Brief a
Rewrite the entries from the line that contains "flash of..." through the line that contains "try to squat heavy in them. Lifters buy...", replacing "coach" with "train" and leaving everything else unchanged.

··· Document segment

SUMMARY OF INVENTION
[0026] Accordingly, the present invention is directed to a method
that substantially obviates one or more of the problems due to
limitations, shortcomings, and disadvantages of the related
art.
[0027] One advantage of the invention is greater efficiency in
reducing the required computation in finding the best SRC in the
search region for a given target MB (TMB).
[0028] Another advantage of the invention is the reduction of data
cycles necessary to perform the search within the search region in
order to obtain the best match.
[0029] A third advantage of the invention is that it allows slower
and less expensive computational resources to accomplish the same
task as the more expensive higher speed processors which need to be
used for the systems not taking advantage of the current
invention.
[0030] A fourth advantage of the invention allows bigger search
regions to be used to find the best match for the same amount data
cycles required by the systems not taking advantage of the current
invention.
[0031] To achieve these and other advantages, one aspect of the
invention includes a method of periodically comparing a calculated
fraction of the total SAD for the current search area candidate, to
a fraction of the same size or a fraction of larger size of best
match currently available. Decision is then made to continue the
SAD calculation for the current search region candidate or stop and
proceed to the next search region candidate, if there is any search
region candidate left. Note that the initial best match SAD, before
any calculation is started, is set to a very larger number such as
infinity.
[0032] There are no previous methods for reducing the computational
complexity similar to the proposed system. The method of said
second class is the closest to this approach and is significantly
different from the said method.
BRIEF DESCRIPTION OF DRAWINGS
[0033] The accompanying drawings illustrate a preferred embodiment
of the invention. The drawings are incorporated in and constitute a
part of this specification. In the drawings,
[0034] FIG. 1 is a block diagram of a video compression based on
MPEG-1;
[0035] FIG. 2 is the search region [-32, 31].times.[-16,15] in the
previous frame and the target MB and examples of search candidate
regions in the current frame;
[0036] FIG. 3 is the pixels for search region [-32,
31].times.[-16.times.15] in the previous frame for a target MB and
illustrates the co-sited MB is the search region;
[0037] FIG. 4 is the illustration of a luminance of target MB.
DETAILED DESCRIPTION
Introduction
[0038] Methods consistent with the invention avoid the
inefficiencies of the prior art for calculating the best match for
a block or region in the motion estimation process by significantly
reducing the amount of computation required to find the best
match.
[0039] Following the procedure described in this invention, not
only the power consumption for the system is reduced due to
decrease in calculations, but also the cycle count for performing
the best match calculation and therefore the cycle count for video
compression is reduced since fewer cycles are required to find the
best match.
[0040] Additionally, slower speed, and therefore, less expensive
computational resources such as slower DSP or slower ASIC/SOC may
be used to accomplish the same task that expensive, higher speed,
computational resources achieve, when not using the current
invention.

······

Brief b
Translate this sentence from the passage on video motion estimation into Spanish: "The accompanying drawings illustrate a preferred embodiment of the invention."

··· Information supplied

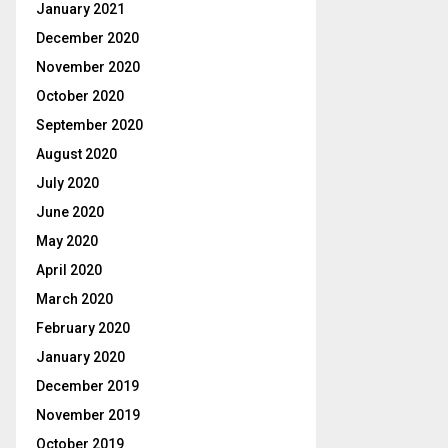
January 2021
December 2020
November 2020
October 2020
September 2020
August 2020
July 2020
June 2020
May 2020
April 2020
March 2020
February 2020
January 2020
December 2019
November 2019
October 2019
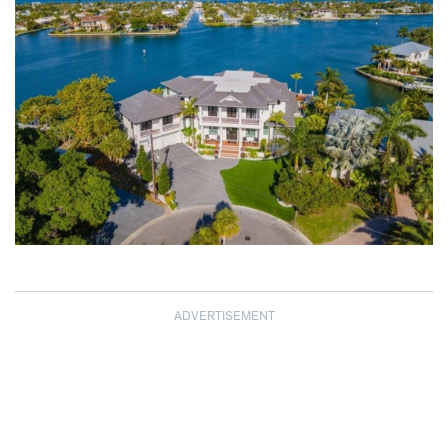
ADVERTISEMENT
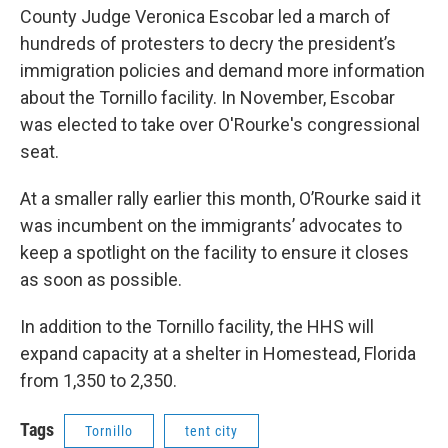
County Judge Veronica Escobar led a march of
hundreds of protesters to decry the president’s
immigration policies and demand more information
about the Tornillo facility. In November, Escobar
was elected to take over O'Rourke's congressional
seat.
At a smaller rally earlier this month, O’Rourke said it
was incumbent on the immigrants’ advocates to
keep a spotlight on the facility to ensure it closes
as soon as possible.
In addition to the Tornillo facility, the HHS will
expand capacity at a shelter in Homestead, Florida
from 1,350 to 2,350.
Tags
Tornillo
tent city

······
··· Information supplied

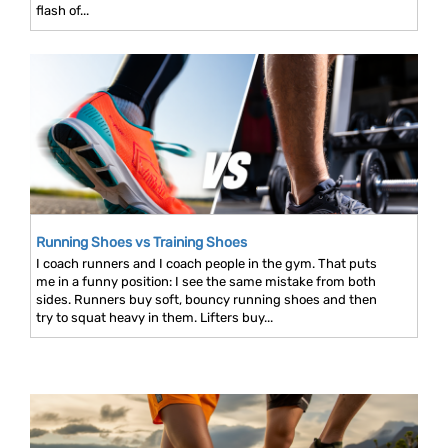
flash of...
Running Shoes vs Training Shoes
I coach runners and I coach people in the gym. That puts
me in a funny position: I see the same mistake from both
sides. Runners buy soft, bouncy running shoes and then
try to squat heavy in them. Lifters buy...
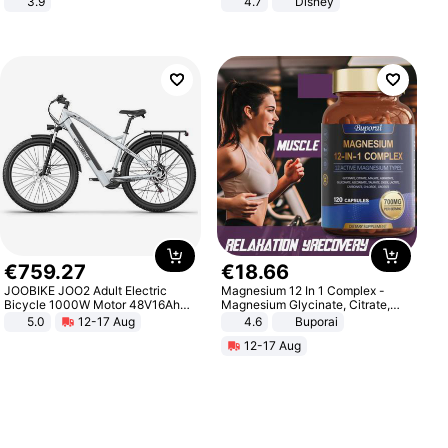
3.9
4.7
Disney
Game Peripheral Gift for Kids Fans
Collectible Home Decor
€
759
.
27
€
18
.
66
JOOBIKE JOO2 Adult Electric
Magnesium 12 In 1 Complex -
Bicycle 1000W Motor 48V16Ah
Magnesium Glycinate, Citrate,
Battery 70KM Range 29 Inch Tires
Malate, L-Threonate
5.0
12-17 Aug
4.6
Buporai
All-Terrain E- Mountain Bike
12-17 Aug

······
··· Information supplied

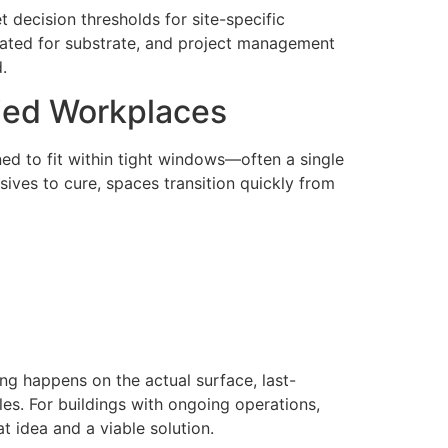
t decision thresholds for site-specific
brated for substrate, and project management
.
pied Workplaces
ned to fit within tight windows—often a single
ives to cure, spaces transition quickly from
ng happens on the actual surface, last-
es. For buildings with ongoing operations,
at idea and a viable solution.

······

Your solution a
flash of...
Running Shoes vs Training Shoes
I train runners and I train people in the gym. That puts
me in a funny position: I see the same mistake from both
sides. Runners buy soft, bouncy running shoes and then
try to squat heavy in them. Lifters buy...

Your solution b
Los dibujos adjuntos ilustran una realización preferida de la invención.